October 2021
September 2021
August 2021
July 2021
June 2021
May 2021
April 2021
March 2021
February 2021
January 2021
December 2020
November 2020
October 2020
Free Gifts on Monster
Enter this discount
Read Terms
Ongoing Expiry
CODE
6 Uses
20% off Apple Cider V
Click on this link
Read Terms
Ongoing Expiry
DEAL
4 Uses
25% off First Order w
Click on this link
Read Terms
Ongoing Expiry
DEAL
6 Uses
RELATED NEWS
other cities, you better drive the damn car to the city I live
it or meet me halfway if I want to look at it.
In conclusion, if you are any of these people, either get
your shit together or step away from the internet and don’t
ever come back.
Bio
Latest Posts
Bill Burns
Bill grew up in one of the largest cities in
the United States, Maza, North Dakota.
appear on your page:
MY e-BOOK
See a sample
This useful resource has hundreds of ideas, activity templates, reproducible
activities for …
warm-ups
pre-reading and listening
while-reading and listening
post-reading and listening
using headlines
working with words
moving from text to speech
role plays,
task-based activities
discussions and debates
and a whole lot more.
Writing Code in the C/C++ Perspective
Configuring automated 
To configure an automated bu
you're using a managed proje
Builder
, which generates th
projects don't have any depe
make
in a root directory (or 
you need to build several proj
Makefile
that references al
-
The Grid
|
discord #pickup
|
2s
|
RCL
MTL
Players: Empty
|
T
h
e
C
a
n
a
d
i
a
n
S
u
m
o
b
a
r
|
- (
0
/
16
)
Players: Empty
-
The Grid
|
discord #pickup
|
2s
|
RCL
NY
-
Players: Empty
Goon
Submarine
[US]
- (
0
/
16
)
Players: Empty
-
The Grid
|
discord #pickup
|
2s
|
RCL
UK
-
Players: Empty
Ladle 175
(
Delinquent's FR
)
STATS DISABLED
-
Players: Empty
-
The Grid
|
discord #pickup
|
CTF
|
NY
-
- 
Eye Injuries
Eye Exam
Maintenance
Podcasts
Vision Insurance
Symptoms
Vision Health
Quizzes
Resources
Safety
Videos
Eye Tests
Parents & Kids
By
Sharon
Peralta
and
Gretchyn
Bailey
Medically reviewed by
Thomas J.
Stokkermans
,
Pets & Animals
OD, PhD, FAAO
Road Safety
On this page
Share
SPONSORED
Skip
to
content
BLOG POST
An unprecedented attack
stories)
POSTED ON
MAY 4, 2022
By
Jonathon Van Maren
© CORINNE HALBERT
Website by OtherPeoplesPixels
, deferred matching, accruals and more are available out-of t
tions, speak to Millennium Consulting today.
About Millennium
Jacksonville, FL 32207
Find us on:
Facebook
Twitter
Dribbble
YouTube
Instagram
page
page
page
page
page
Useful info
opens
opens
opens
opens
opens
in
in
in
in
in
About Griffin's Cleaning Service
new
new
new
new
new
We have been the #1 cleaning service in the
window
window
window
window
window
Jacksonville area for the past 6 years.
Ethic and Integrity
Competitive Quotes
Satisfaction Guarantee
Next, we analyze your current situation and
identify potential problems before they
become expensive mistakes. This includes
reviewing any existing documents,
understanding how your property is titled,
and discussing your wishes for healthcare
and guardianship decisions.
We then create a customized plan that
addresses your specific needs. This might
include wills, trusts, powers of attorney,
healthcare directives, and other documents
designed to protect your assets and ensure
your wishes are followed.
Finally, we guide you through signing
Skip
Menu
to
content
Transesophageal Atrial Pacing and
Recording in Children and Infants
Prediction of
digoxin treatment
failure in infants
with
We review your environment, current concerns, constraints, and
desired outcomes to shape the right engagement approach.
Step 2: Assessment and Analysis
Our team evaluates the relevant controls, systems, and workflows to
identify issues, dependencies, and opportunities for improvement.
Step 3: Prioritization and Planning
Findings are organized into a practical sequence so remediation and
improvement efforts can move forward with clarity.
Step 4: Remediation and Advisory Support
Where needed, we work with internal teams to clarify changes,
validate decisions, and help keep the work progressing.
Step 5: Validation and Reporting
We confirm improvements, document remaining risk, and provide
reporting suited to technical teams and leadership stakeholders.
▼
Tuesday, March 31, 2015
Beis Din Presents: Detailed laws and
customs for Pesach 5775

● Your task
Write out exactly the lines that fall from the line with "Satisfaction Guarantee" to the line with "Step 3: Prioritization and Planning" in the records above, keeping both ends.

● Your response
Satisfaction Guarantee
Next, we analyze your current situation and
identify potential problems before they
become expensive mistakes. This includes
reviewing any existing documents,
understanding how your property is titled,
and discussing your wishes for healthcare
and guardianship decisions.
We then create a customized plan that
addresses your specific needs. This might
include wills, trusts, powers of attorney,
healthcare directives, and other documents
designed to protect your assets and ensure
your wishes are followed.
Finally, we guide you through signing
Skip
Menu
to
content
Transesophageal Atrial Pacing and
Recording in Children and Infants
Prediction of
digoxin treatment
failure in infants
with
We review your environment, current concerns, constraints, and
desired outcomes to shape the right engagement approach.
Step 2: Assessment and Analysis
Our team evaluates the relevant controls, systems, and workflows to
identify issues, dependencies, and opportunities for improvement.
Step 3: Prioritization and Planning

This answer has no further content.